Şöyle bir durup baktığımda hayata ara vermiş olmanın huzuruyla dolu içim. Omuzlarımsa yüklenmiş acının, ızdırabın kederini dörtnala yine...

Her anınızı sonsuzluklarla çevreleyenlerden misiniz yoksa benim gibi aceleci ve huzursuz elleriniz mi var? Aceleci ve huzursuz ellerim aceleciğine dur demeyi bileli bir hayli oldu. O aceleci parmaklarla bir yüzün ayrıntılarını gezerken fark ettim, anı sonsuzlukla çevreleyebilmeyi. Bir çift göze bakarken kahvaltıda bal aramaz olur muydum? Hani şu her gün çayımın yanında ekmeğimin üstüne sürdüğüm. Evet evet, o bildiğimiz bal ya!

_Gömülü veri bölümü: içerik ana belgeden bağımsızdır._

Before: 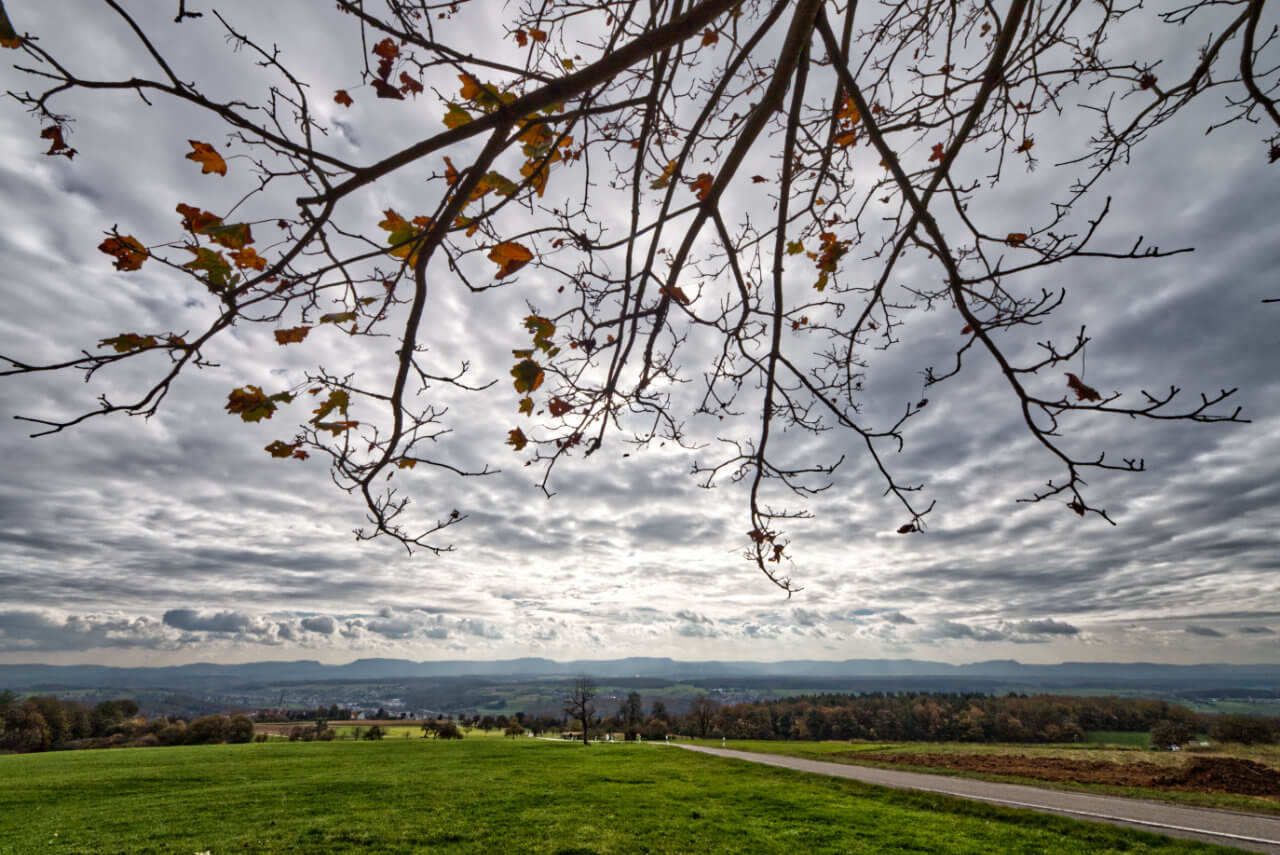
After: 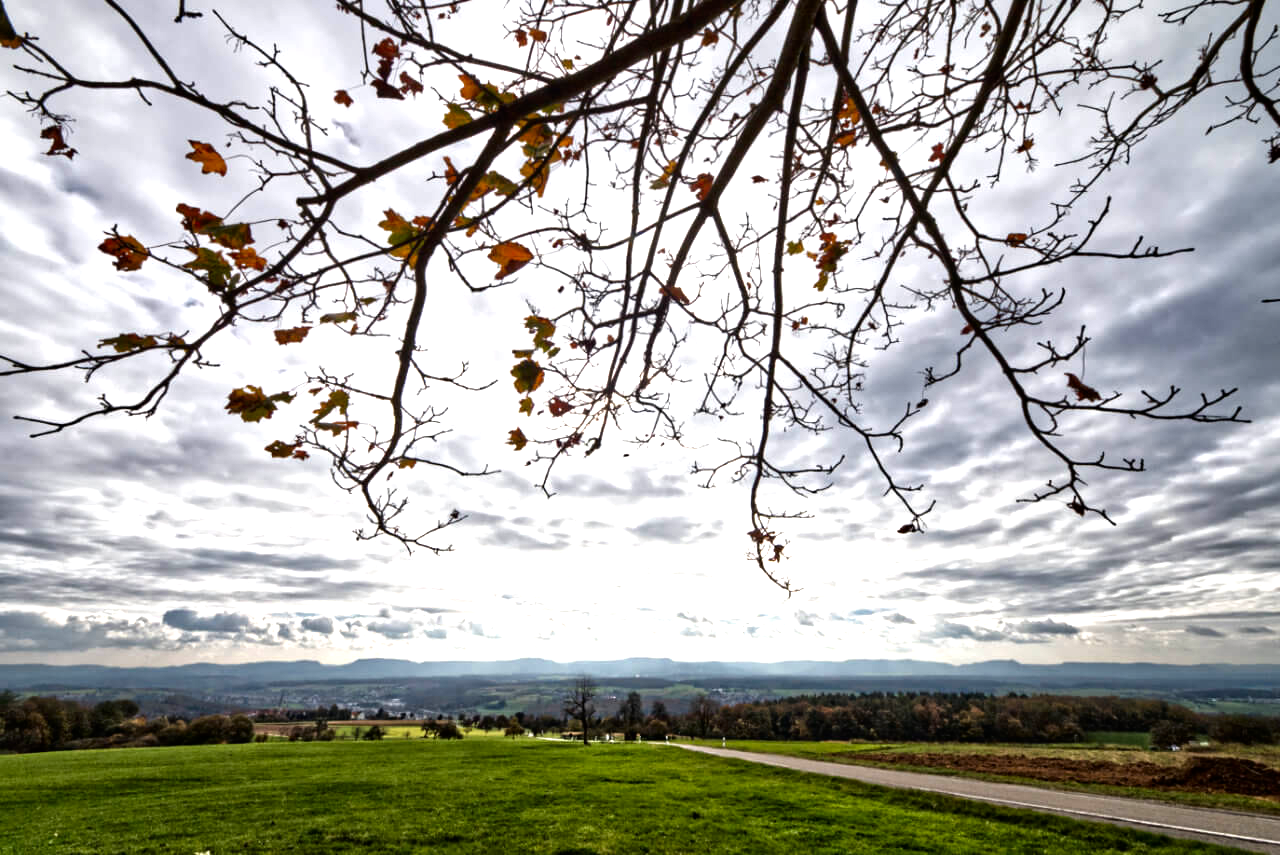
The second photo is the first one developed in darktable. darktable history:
tone equalizer: -8 EV -1.05 EV, -7 EV -1.02 EV, -6 EV -0.857 EV, -5 EV -0.561 EV, -3 EV 0.555 EV, -2 EV 0.853 EV, -1 EV 0.987 EV, +0 EV 1.05 EV
contrast brightness saturation: brightness -0.086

Bir şeyleri severken ve onu nitelendirirken hiç ardını düşünmüyoruz çoğu zaman. Eğer benden birazını alıp giderse "Kahvaltıda bal olmadan yapabilir miyim?" diye düşünmüyoruz mesela. Bu kadar anlam yükleyip, omuzlarımızı çaresiz her yükü sırtlanmaya ikna etmeyi ne ara başarabildik? Aşk uğruna...


Cemal'in Tomris'e dediği gibi "Daha ne'n olayım isterdin onursuzunum senin."


Birini suyun üstüne çekmek için kendini batıran bir cankurtaran düşünün şimdi. Her birimizin her gün yaptığı bir şeyi imgeleştirmek amacım. Her gün kendi sonsuzluğumuzu yaratmak için heyecanla kalkıyoruz o yataktan, rollerimize bürünüp şıkır şıkır çıkıyoruz evin kapısından. Topuk seslerimiz rolün hakkını verdiğimizin kanıtıymışçasına canımıza değiyor. Ne de güzel canımıza değiyor ama! Suyun üstüne çıkmak istemeyen birini yukarı çekmeye çalışmak önce topuk tıkırtılarının sesini kesmesiyle başladı, bir gün diğer topuğunu kıracak, diğerine de sıra gelecek merak etme. Sen de çakılacaksın suyun dibine sonunda.

Başında iyi gidecek her şey. Birkaç santim yukarı çekebildiğinde kalbin çok hızlı atacak. Mutluluğun sırrı mutlu etmekte bilirsiniz. Ama her büyülü şeyin bir sonu olduğunu unuturcasına tüm enerjimizi verdiğimizde, onla beraber dibi boylayan da biz oluyoruz işte.


Derin derin nefes alıp kendini yukarı çekmeyi bile düşünmeden kaderini kabulleneceksin o suyun dibinde.


Suyun dibine çakılmadan suyun üstüne çıkabilecek cesareti bulabilenlere selam olsun, beraber dibi boylayanlarla aşağıda buluşuyoruz.